The man flinches at the sound of Leo’s voice. It’s my turn to laugh as Jax hurries past me to walk with Leo, his shoulders slouched in regret.
Leo says something to him, but they’re too far away for me to catch exactly what. Then Jax melts into the trees and disappears completely.
“Where are you taking me?” I call up to Leo.
The moment I ask the question, he turns sharply and walks into the trees. I jog to catch up with him.
The moment I do, the trees open, and I’m looking out on a snowy oasis.
Snow-capped peaks and white valleys flow seamlessly into one another, a single unbroken pane of ice as far as the eye can see.
As beautiful as the view is, I’m distracted by the modern cabin that rises three stories into the clear blue sky.

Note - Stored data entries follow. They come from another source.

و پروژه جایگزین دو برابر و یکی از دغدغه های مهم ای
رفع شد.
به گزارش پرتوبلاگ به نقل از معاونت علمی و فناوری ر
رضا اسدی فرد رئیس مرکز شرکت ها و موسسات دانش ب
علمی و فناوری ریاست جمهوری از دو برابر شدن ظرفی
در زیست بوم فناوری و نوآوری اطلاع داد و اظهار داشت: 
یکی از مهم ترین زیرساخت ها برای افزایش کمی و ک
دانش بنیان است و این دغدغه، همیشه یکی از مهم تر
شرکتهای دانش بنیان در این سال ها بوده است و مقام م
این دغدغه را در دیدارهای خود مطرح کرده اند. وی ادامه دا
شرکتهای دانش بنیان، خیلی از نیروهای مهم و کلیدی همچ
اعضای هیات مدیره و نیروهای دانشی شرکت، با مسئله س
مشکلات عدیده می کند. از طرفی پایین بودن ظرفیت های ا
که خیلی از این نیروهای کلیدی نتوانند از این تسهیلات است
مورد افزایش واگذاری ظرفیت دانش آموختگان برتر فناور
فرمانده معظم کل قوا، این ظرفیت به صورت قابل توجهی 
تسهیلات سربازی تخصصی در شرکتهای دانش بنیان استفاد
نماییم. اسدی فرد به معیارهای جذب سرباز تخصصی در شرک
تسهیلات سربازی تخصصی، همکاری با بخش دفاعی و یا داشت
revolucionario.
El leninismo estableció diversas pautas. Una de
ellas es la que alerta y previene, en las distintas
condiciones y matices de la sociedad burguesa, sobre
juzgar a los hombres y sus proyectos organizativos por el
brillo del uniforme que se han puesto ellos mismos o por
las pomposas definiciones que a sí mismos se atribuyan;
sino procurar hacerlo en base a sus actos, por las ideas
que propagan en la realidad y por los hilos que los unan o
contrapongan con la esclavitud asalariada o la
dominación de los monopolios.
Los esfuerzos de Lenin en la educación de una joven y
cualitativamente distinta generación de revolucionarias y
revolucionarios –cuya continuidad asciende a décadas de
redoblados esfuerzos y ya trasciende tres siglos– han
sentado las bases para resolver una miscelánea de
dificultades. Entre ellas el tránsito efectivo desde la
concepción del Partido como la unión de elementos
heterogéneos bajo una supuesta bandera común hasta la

The fa?ade is mostly glass, framed by logs as thick as a man’s waist. Through the windows, I catch glimpses of the interior. A piano soaking in the pale sun. A spiral staircase, a stone fireplace, a shelf of books.
A rock path leads up to the front door. Leo opens it for me as we approach. “Go inside.”
When I hesitate, he arches an eyebrow. “Unless you’d prefer to freeze to death?”
I grit my teeth and follow him inside.
I expect Jax and Gaiman to be there, too, but neither one makes an appearance. All the men that accompanied us up here seem to have melted into the snow.
The moment I step into the cabin, warmth covers me like a blanket. I sigh with gratitude—these mountains really are cold.
The living room is beautifully decorated. Rustic furniture, roughly hewn from the trees that carpet the mountainside. Paintings set in thick iron frames depict the landscape in the winter, the spring, the summer, the fall, at sunrise and sunset, in storms and in sunshine. The floor is layered with rugs in every shade of deep burgundy, emerald green, and gold.
I sigh—this time, with irritation. Leave it to Leo Solovev to have a remote mountain getaway that looks like the interior spread of an architectural magazine.
“Your room is on the third floor,” Leo tells me as he walks towards the sprawling bar in one corner of the room. “The blue door. It faces the mountains.”
I smell the whiskey the moment he opens the bottle and pours himself a drink. My boots click across the wooden floors as I walk to the bar and take a seat two stools away from him.
Truthfully, I’d rather stand on the opposite side of the room from him, my back pressed against the glass so he can’t sneak up on me from behind. But I can’t show any fear.
Leo feasts on fear.
I don’t wait for him to offer me anything. I pluck the bottle from his hand and take a swig right from it.
It burns my throat on the way down, but I don’t flinch. When I’m done, I set the bottle back on the counter.
He looks at me with one raised eyebrow. “Trying to prove a point?”
“What point would that be?”
“That you’re a tough girl now, I suppose.”
Patronizing asshole. Instead of biting back, I take another swig of whiskey. It’s safer than getting into it with Leo. This time, it’s hard not to wince against the sting.
“You might want to take it easy,” he tells me.
“I can hold my own.”
Condescension drips from that smile as he reaches for the bottle. Before he can reach it, I slide it away from him, keeping my grip tight around the bottle’s neck.
“I’m not done.”
“You should be,” he says. “But you’ve never known what’s best for yourself.”
I answer that with another swig. “Where are my parents? What have you done with them?”